Conséquences des violences sur la santé des victimes
Selon l’OMS, les violences conjugales auraient pour conséquence la perte d’une à quatre années de vie en bonne santé chez les femmes, avec un doublement de leurs dépenses totales de santé annuelles 20. Comparées aux femmes non victimes, les victimes de violences conjugales auraient globalement 60% de problèmes de santé en plus 12,21.
Les conséquences relatives à la santé des victimes sont bien décrites dans la littérature, à partir d’études en milieu médical et d’études nationales en population, mais peu fournissent des données statistiques car il s’agit surtout de données qualitatives. Les troubles de santé sont variés (tableau 3) et, sans connaissance de la violence conjugale, on considère que le médecin est difficilement en mesure de traiter la patiente 22,23,24,25. Les traumatismes, qui ont pu être considérés comme l’indicateur le plus évident pour le repérage des femmes violentées physiquement, ne permettraient sans doute pas d’identifier les victimes présentant des troubles de santé sur le long terme.

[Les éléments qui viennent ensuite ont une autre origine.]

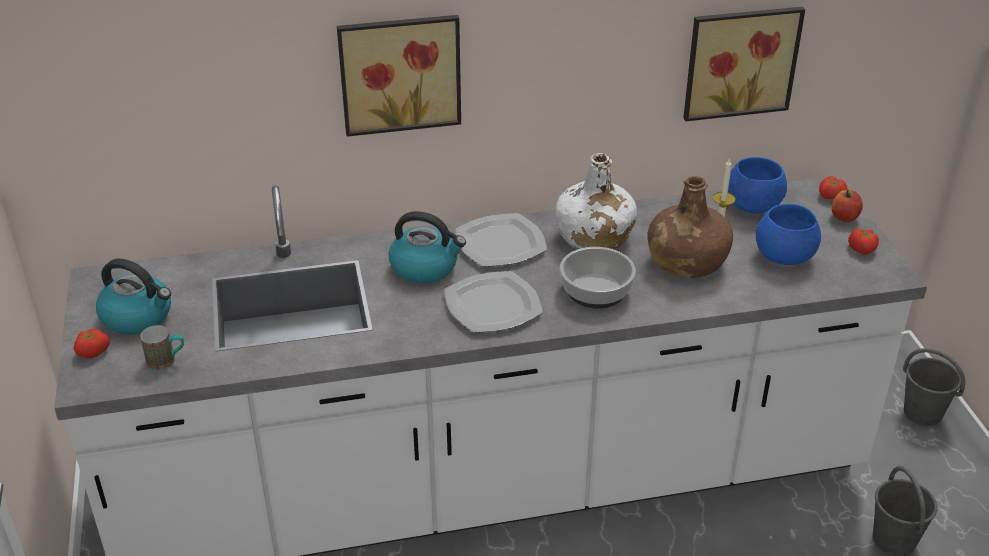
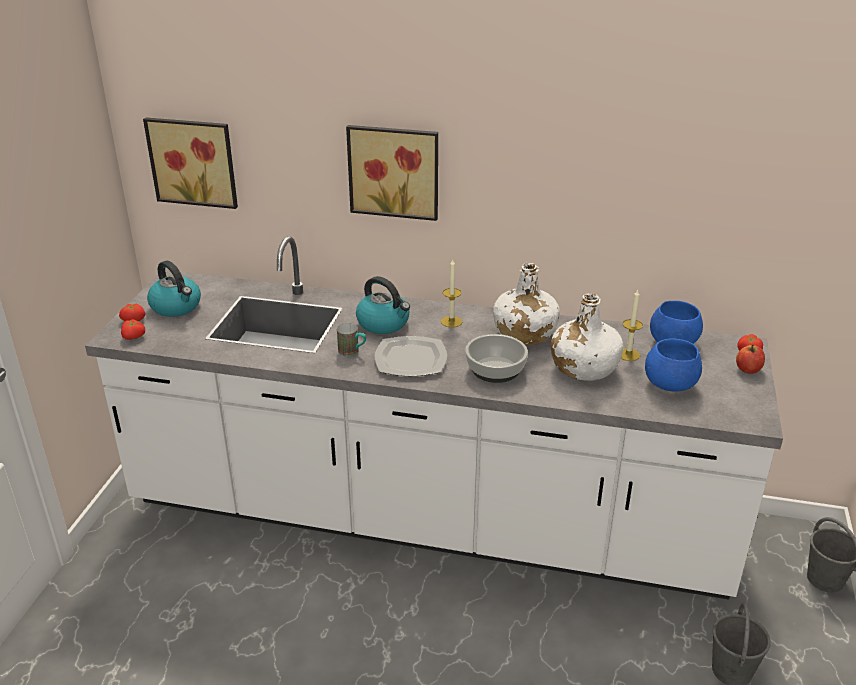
camera: 25 degrees right, 5 degrees down
mug [140,325,184,370] -> mug moved to [337,323,366,356]
plate [455,213,547,267] -> candle [441,259,462,328]
brown bottle [648,176,733,278] -> white bottle [551,293,623,381]
picture [683,7,805,121] -> picture moved to [143,117,238,209]
tomato [848,229,879,254] -> tomato moved to [121,319,145,340]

Un dixième des femmes victimes de violences seraient détectées par les services de santé 24. Aux États-Unis, deux tiers des femmes tuées par leur conjoint auraient reçu des soins médicaux dans l’année précédant leur mort 27.
Conclusion
Les violences exercées à l’encontre des femmes sont traitées dans la littérature de manière particulièrement dense depuis les années 2000. La problématique, en termes de prévalence, apparaît aujourd’hui de mieux en mieux prise en compte à travers les études disponibles.

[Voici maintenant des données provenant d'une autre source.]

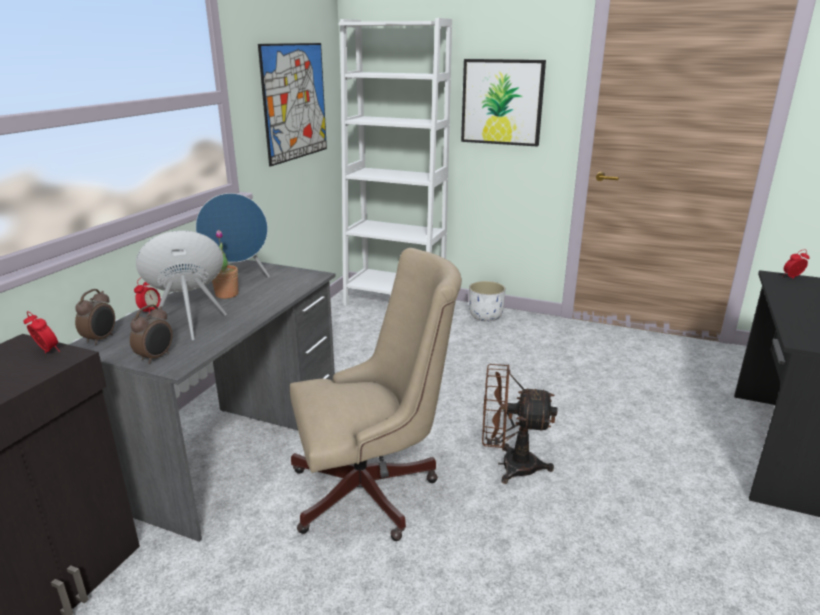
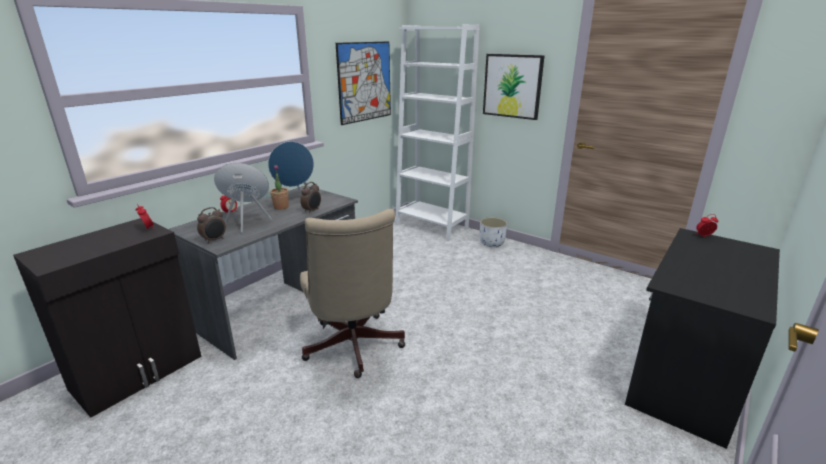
camera: 15 degrees right, 0 degrees up
alarm clock [75,289,115,345] -> alarm clock moved to [300,182,321,214]
beige office chair [290,248,462,541] -> beige office chair turned 75 degrees clockwise [300,209,405,378]
brown fan [482,364,558,484] -> none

Les potentielles conséquences de santé pour la victime sont multiples, à court et à long terme ; toutes ne sont pas aisément attribuables de prime abord à des violences conjugales. Les troubles de santé des victimes sont bien listés, mais leurs prévalences ne sont pas étudiées en détail. Des progrès restent donc à réaliser sur la mesure statistique de la violence conjugale sur la santé.

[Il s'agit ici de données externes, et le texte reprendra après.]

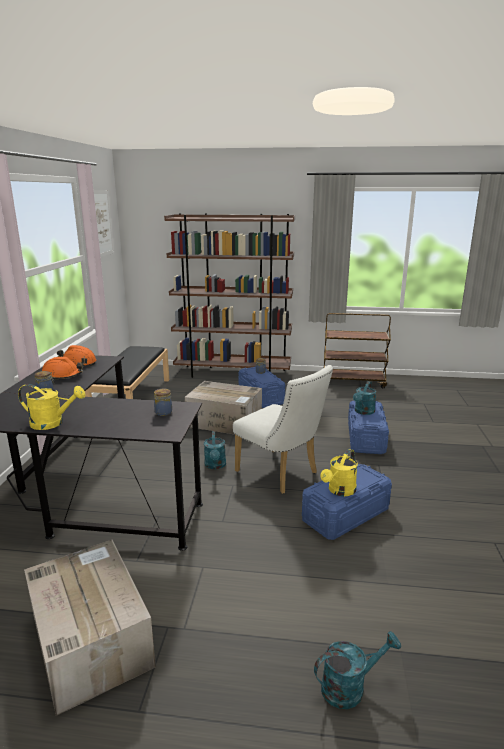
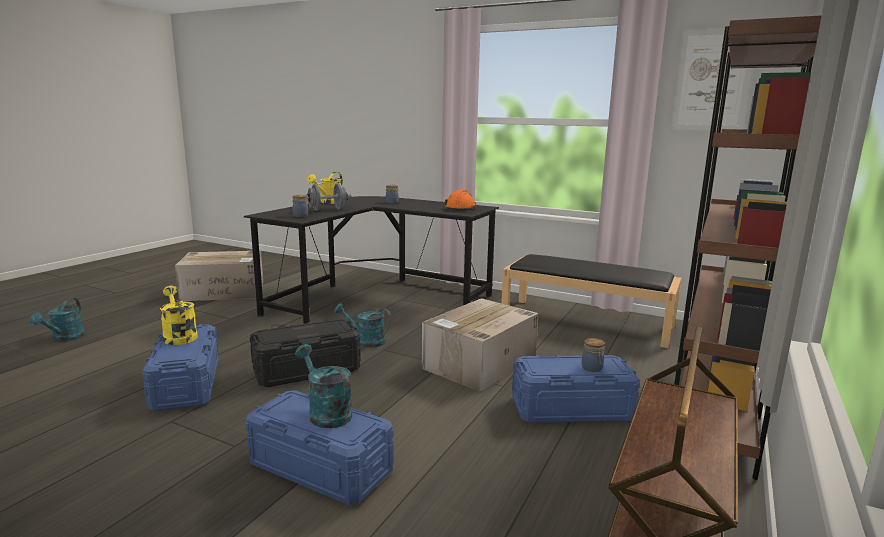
camera: 110 degrees right, 5 degrees down
orange hard hat [42,357,83,381] -> none
white chair [233,365,333,494] -> black storage box [250,319,361,387]
none -> grey dumbbell [307,183,351,211]

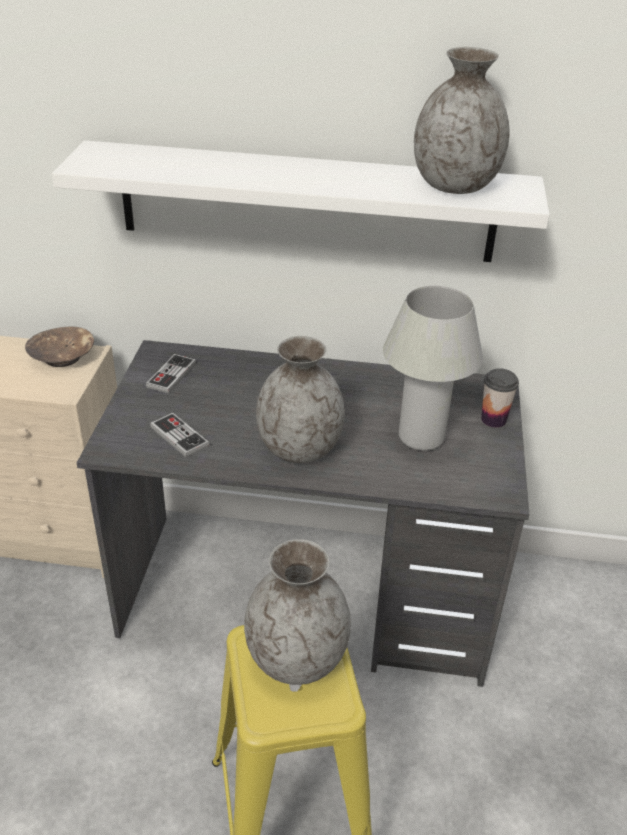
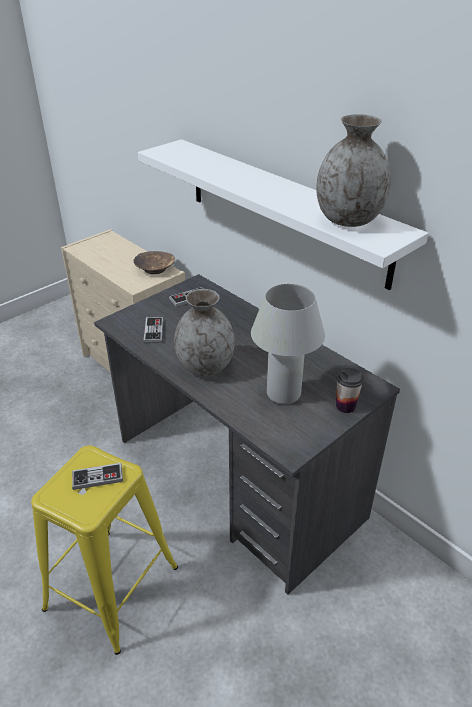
camera: 40 degrees right, 0 degrees up
grey vase [244,539,351,685] -> game controller [72,463,123,490]

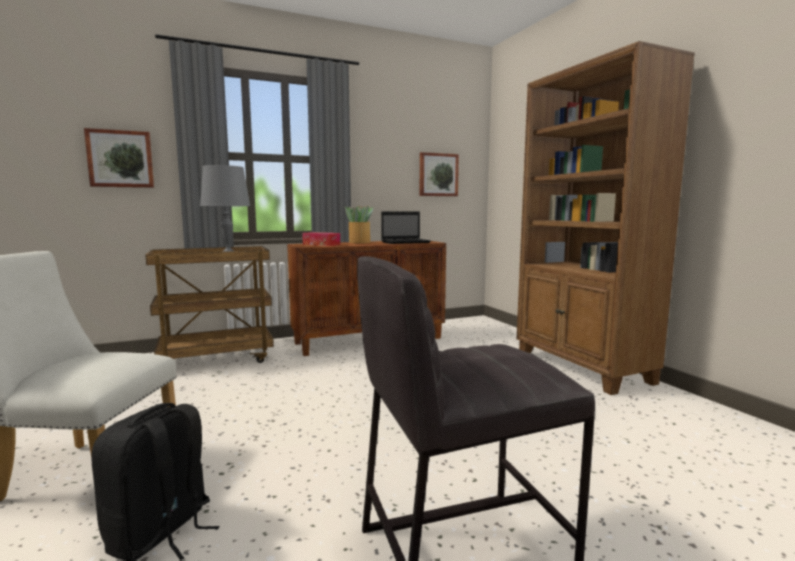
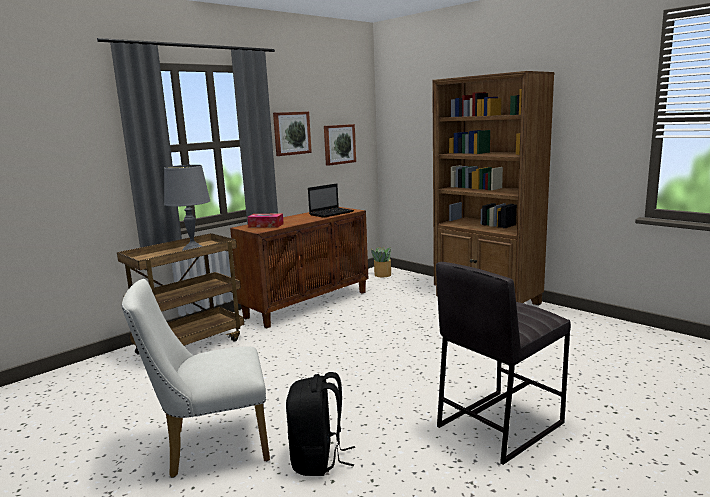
camera: 20 degrees left, 5 degrees up
picture [84,128,154,188] -> picture moved to [273,111,312,156]
potted plant [345,205,373,243] -> potted plant moved to [371,247,391,277]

Cette synthèse, qui fournit un éclairage actualisé des recueils de données existants sur les violences conjugales dans les pays occidentaux et des différents types de recherches scientifiques effectuées sur cette problématique, constitue, pour cette thématique complexe des violences conjugales, une base d’aide au choix des aspects à surveiller et/ou à approfondir.